Stacey shrugged. "I dunno."

"That's your whole problem, girl -you don't know nothing. Why don't you just go over to the bar and find some company of your own?"

Stacey gave me a disappointed look, picked up her drink, and got to her feet. "Pleased to make your acquaintance, I'm sure," she said to me. She stared daggers at Laurel and walked away.

"She's such a child," Laurel said.

"Not too neat, huh?"

Laurel sneered at me. "I still think you're a cop, you know."

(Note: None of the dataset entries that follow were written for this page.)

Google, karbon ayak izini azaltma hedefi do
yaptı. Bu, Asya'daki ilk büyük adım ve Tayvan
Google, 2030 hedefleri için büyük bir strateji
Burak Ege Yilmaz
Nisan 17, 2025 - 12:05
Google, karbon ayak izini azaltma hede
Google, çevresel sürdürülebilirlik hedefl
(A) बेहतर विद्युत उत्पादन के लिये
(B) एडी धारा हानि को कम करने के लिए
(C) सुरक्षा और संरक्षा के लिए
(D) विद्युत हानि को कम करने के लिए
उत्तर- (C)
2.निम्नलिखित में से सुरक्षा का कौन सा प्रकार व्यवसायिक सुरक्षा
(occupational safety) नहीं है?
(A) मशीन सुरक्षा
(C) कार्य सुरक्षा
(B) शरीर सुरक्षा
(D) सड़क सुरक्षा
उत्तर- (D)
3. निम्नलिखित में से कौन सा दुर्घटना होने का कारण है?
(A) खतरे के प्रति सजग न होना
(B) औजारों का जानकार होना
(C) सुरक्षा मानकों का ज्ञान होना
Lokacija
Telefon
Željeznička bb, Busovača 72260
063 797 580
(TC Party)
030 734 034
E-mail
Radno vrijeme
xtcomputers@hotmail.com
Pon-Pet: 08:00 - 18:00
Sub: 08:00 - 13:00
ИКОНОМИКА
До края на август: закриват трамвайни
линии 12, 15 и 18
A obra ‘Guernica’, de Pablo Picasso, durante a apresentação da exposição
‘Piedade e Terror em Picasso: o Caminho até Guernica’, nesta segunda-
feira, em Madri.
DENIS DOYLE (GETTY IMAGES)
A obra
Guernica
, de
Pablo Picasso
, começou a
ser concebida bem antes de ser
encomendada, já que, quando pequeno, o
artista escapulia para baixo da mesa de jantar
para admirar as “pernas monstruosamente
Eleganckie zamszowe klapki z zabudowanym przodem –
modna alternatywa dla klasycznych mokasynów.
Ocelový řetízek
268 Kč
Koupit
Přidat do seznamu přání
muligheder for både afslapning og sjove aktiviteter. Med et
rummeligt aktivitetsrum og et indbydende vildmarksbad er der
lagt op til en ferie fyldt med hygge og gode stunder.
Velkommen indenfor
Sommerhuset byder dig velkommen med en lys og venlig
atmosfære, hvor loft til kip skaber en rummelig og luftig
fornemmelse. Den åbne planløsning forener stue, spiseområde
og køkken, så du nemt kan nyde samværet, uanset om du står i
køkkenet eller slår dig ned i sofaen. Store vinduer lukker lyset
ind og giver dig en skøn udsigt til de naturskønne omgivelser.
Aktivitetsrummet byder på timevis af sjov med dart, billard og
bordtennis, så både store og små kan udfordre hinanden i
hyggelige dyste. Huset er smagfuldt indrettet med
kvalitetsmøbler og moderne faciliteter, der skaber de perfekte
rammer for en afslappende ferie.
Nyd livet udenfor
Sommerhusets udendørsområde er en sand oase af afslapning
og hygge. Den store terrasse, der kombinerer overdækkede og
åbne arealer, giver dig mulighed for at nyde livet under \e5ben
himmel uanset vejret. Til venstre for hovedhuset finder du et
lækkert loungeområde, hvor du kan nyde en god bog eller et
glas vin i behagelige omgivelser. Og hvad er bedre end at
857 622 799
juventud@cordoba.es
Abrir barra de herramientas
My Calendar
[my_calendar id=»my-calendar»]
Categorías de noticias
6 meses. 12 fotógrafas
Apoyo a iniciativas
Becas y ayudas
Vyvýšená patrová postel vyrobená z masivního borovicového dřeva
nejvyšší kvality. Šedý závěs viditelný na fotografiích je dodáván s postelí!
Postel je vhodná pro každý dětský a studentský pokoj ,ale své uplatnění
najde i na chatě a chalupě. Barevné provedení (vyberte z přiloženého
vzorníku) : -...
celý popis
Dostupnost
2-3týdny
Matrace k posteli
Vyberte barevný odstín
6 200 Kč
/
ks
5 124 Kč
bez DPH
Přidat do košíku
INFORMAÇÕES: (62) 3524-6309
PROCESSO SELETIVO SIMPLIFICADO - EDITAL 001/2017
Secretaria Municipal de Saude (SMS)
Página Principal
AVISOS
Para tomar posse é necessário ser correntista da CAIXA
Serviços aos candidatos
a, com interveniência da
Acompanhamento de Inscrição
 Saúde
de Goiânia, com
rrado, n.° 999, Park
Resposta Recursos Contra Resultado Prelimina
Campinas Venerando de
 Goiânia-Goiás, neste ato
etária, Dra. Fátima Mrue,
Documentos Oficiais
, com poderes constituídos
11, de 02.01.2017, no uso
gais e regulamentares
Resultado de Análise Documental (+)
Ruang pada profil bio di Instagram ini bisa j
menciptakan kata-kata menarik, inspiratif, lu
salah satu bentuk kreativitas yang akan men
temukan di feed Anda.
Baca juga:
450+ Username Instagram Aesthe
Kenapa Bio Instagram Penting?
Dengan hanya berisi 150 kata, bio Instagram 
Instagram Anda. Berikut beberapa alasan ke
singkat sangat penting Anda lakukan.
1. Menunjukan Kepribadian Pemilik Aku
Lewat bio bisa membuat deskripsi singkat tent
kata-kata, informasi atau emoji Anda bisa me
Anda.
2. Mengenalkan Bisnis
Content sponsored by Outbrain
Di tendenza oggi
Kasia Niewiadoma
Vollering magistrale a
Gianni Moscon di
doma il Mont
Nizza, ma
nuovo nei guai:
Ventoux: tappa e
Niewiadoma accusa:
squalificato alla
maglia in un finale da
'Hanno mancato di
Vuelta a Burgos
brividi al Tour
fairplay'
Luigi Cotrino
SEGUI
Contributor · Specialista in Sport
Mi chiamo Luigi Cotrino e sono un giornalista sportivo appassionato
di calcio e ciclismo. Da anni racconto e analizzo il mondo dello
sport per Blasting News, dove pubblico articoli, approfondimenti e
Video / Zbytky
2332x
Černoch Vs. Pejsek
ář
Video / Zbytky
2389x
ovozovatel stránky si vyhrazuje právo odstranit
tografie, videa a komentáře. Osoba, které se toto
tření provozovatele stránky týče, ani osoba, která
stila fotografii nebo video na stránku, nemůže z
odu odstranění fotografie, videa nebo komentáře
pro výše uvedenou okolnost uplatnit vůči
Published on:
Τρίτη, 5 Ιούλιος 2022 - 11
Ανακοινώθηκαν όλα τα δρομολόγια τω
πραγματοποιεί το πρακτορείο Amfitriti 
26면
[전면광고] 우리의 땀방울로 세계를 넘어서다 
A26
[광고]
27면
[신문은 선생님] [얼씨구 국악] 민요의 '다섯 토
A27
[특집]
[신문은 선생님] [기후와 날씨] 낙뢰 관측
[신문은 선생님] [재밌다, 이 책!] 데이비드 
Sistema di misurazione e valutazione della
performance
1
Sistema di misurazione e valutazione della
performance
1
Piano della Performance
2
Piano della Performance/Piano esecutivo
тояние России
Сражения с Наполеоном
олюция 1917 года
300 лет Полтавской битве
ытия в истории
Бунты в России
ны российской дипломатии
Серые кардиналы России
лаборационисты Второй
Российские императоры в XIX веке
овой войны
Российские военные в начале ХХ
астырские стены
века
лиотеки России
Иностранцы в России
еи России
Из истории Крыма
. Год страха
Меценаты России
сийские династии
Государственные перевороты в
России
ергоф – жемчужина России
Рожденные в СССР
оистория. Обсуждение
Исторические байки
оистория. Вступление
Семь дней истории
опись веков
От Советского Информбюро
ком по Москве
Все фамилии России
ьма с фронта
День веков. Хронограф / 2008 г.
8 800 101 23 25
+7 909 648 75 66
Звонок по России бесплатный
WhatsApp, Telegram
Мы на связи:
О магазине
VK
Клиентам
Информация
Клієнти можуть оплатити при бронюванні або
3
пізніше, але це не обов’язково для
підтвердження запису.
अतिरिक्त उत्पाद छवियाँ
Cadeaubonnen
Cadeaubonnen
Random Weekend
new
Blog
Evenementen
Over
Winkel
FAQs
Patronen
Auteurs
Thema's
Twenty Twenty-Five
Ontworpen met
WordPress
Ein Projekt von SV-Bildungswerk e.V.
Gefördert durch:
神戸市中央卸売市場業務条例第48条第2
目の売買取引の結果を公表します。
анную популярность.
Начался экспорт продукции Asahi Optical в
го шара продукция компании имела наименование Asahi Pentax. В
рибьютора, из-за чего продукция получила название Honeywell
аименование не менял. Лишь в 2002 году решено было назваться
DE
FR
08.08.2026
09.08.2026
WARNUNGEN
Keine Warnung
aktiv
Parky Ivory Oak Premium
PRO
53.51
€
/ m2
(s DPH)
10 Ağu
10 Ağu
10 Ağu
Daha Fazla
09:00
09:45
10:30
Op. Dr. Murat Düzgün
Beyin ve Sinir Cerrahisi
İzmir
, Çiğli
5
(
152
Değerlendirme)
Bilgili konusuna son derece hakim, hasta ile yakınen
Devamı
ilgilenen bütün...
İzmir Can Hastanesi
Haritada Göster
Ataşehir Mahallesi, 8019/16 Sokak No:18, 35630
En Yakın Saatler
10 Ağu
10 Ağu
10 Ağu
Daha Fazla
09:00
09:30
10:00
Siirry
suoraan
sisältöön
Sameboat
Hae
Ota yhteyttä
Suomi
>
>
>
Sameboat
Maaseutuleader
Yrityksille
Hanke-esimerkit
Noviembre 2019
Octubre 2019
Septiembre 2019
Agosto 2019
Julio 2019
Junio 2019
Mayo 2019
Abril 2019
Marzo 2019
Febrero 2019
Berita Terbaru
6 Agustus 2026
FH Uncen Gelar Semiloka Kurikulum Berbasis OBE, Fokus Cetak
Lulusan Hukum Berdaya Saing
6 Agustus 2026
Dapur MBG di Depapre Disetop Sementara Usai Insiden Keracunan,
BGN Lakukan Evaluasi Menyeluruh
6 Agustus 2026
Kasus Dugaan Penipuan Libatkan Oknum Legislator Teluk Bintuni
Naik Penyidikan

"I'm not a cop. I'm a private detective."

"Bullshit!" Laurel said with a giddy laugh.

"Want to see my ID?" I pulled my wallet out and flipped it open to the Photostatic copy of my license. She studied it for a moment. "Is this a joke or something?" she said, tapping the license with her thumbnail.

"No. That's me, all right. Harry Stoner, Private Investigator."

"Well, who the hell are you investigating? Me?"

I shook my head. "I'm trying to find Bill Parks."

"Why?" she said. "What did he do?"

"He didn't do anything. He's a missing person."

"Bill?" She screwed up her face, as if she thought I was putting her on. "This is a joke, isn't it?"

"Uh-uh. He really has disappeared, and I've been hired to find him."

"Hired by who?" she said suspiciously.

I'd already given her Petrie's home phone number, so I saw no reason not to tell her the rest of it. "By the Cougars. By the guy you called up last night."